Aaron Henley henley at motcid.UUCP
Thu May 3 04:34:49 AEST 1990


henry at utzoo.uucp (Henry Spencer) writes:
>Why use loops, or ifs, or any other control structures, which replace some
>subset of the functionality of the goto?  Because they are easier to read
>and harder to make mistakes with.  The proposal wasn't to make break the
>same as goto, but to provide a way of using break to exit multiple levels
>of loops.  Since humans find counting levels difficult, one should tag the
>levels with names rather than requiring a count.  Nobody has suggested the
>equivalent of "#define break goto"; break would still be constrained to use
>only for exiting loops (well, and switches).  The constraint is important,
>indeed crucial; without it, one might as well use goto.

Noted, I misinterpreted this discussion, sorry.  Does break <label> statement
mean that the continue should also have a label?

>>... I do recommend people out there to
>>experiment with your code and look into your assembly listings if your
>>not sure of the best way to code a particular piece of code or if you
>>want to *REALLY* understand what your C code is doing!

>With a good optimizing compiler, you could spend all day just trying to
>figure out the relationship between what you wrote and what the compiler
>produced.  Not, generally, an enlightening exercise.  Also a fruitful source
>of misunderstandings, given the frequency of obscure compiler bugs.  To
>really understand C, you should study C, not assembler.

I have to disagree with this point.  I think people should and in many
cases must be aware of how their compiler allocates memory for structures,
what happens when you typecast a word from a memory location starting at a
point that isn't word aligned, etc...  These and many other usages of C are
ambiguously defined.  Just as there are a large frequency of obscure compiler
bugs, there are several ways different compilers handle ambiguous situations,
many of which cannot be found in the compiler's documentation.

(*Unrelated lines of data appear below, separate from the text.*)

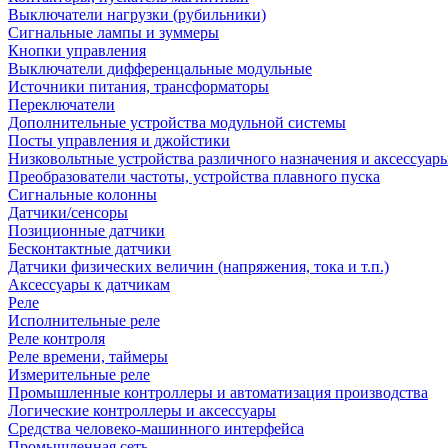
Выключатели нагрузки (рубильники)
Сигнальные лампы и зуммеры
Кнопки управления
Выключатели дифференцальные модульные
Источники питания, трансформаторы
Переключатели
Дополнительные устройства модульной системы
Посты управления и джойстики
Низковольтные устройства различного назначения и аксессуар
Преобразователи частоты, устройства плавного пуска
Сигнальные колонны
Датчики/сенсоры
Позиционные датчики
Бесконтактные датчики
Датчики физических величин (напряжения, тока и т.п.)
Аксессуары к датчикам
Реле
Исполнительные реле
Реле контроля
Реле времени, таймеры
Измерительные реле
Промышленные контроллеры и автоматизация производства
Логические контроллеры и аксессуары
Средства человеко-машинного интерфейса
Промышленная сеть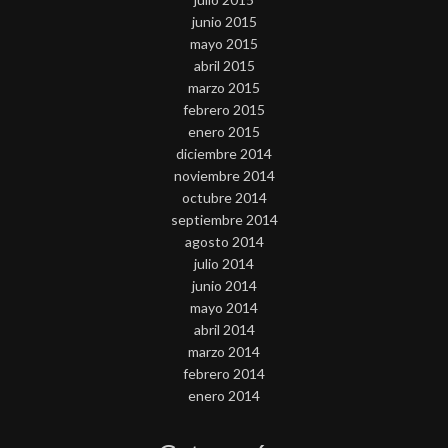
junio 2015
mayo 2015
abril 2015
marzo 2015
febrero 2015
enero 2015
diciembre 2014
noviembre 2014
octubre 2014
septiembre 2014
agosto 2014
julio 2014
junio 2014
mayo 2014
abril 2014
marzo 2014
febrero 2014
enero 2014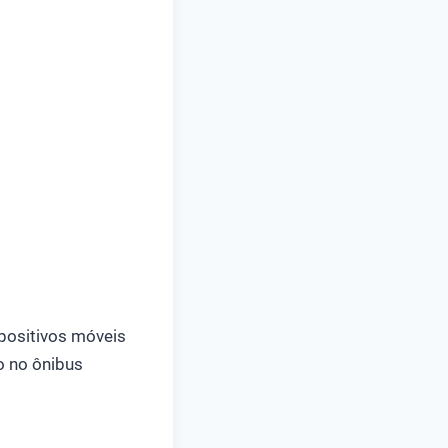
positivos móveis
o no ônibus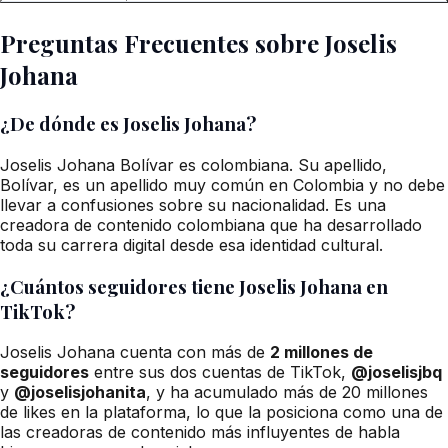
Preguntas Frecuentes sobre Joselis
Johana
¿De dónde es Joselis Johana?
Joselis Johana Bolívar es colombiana. Su apellido,
Bolívar, es un apellido muy común en Colombia y no debe
llevar a confusiones sobre su nacionalidad. Es una
creadora de contenido colombiana que ha desarrollado
toda su carrera digital desde esa identidad cultural.
¿Cuántos seguidores tiene Joselis Johana en
TikTok?
Joselis Johana cuenta con más de
2 millones de
seguidores
entre sus dos cuentas de TikTok,
@joselisjbq
y
@joselisjohanita
, y ha acumulado más de 20 millones
de likes en la plataforma, lo que la posiciona como una de
las creadoras de contenido más influyentes de habla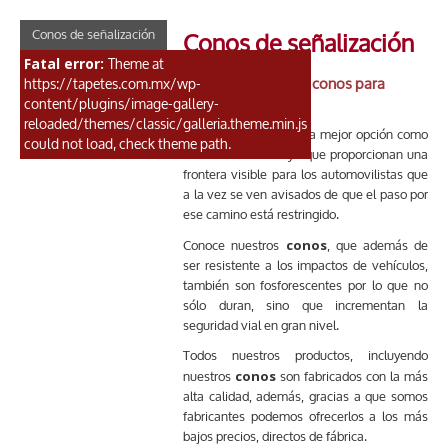
Conos de señalización
Conos de señalización
Fatal error:
Theme at
Aplicaciones de los conos para
https://tapetes.com.mx/wp-
señalización vial
content/plugins/image-gallery-
reloaded/themes/classic/galleria.theme.min.js
conos
Nuestros
son la mejor opción como
could not load, check theme path.
señalamiento vial ya que proporcionan una
frontera visible para los automovilistas que
a la vez se ven avisados de que el paso por
ese camino está restringido.
conos
Conoce nuestros
, que además de
ser resistente a los impactos de vehículos,
también son fosforescentes por lo que no
sólo duran, sino que incrementan la
seguridad vial en gran nivel.
Todos nuestros productos, incluyendo
conos
nuestros
son fabricados con la más
alta calidad, además, gracias a que somos
fabricantes podemos ofrecerlos a los más
bajos precios, directos de fábrica.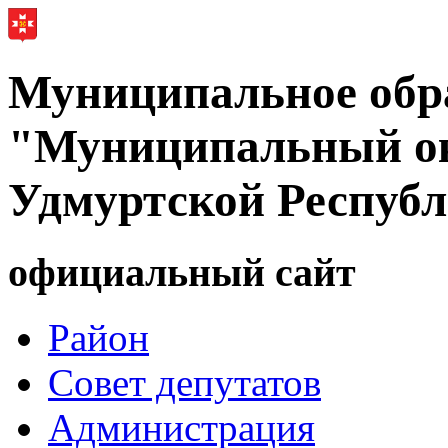
Муниципальное обр
"Муниципальный ок
Удмуртской Респуб
официальный сайт
Район
Совет депутатов
Администрация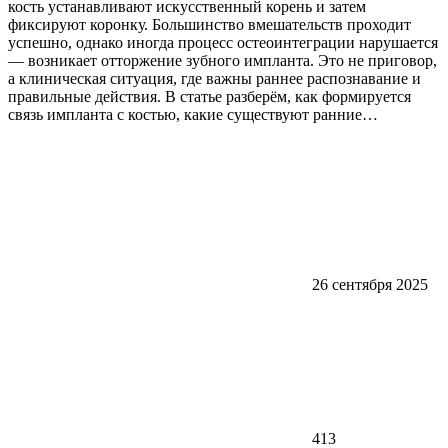
кость устанавливают искусственный корень и затем
фиксируют коронку. Большинство вмешательств проходит
успешно, однако иногда процесс остеоинтеграции нарушается
— возникает отторжение зубного импланта. Это не приговор,
а клиническая ситуация, где важны раннее распознавание и
правильные действия. В статье разберём, как формируется
связь импланта с костью, какие существуют ранние…
26 сентября 2025
413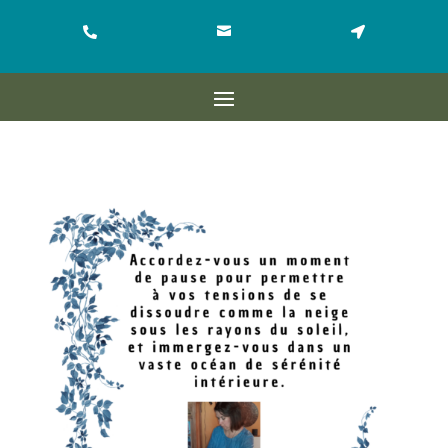


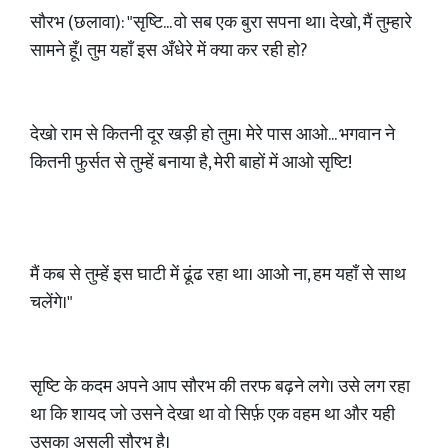
सौरभ (छलावा): "सृष्टि... वो सब एक बुरा सपना था। देखो, मैं तुम्हारे
सामने हूँ। तुम यहाँ इस अँधेरे में क्या कर रही हो?
देखो राम से कितनी दूर खड़ी हो तुम। मेरे पास आओ... भगवान ने
कितनी फुर्सत से तुम्हें बनाया है, मेरी बाहों में आओ सृष्टि!
मैं कब से तुम्हें इस घाटी में ढूंढ रहा था। आओ ना, हम यहाँ से साथ
चलेंगे।"
सृष्टि के कदम अपने आप सौरभ की तरफ बढ़ने लगे। उसे लग रहा
था कि शायद जो उसने देखा था वो सिर्फ़ एक वहम था और यही
उसका असली सौरभ है।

My intent was not to suggest that you create a C program and then study
the assembly listing, but inorder to write efficient C code that does
what you want, you may have to consider what your compiler is generating.
So test the code in question in a small test program and see what the
assembly code looks like, neither of which should be time consuming.  If
your interest is very specific you should have little or no trouble tracking
down the functionality of the code in question.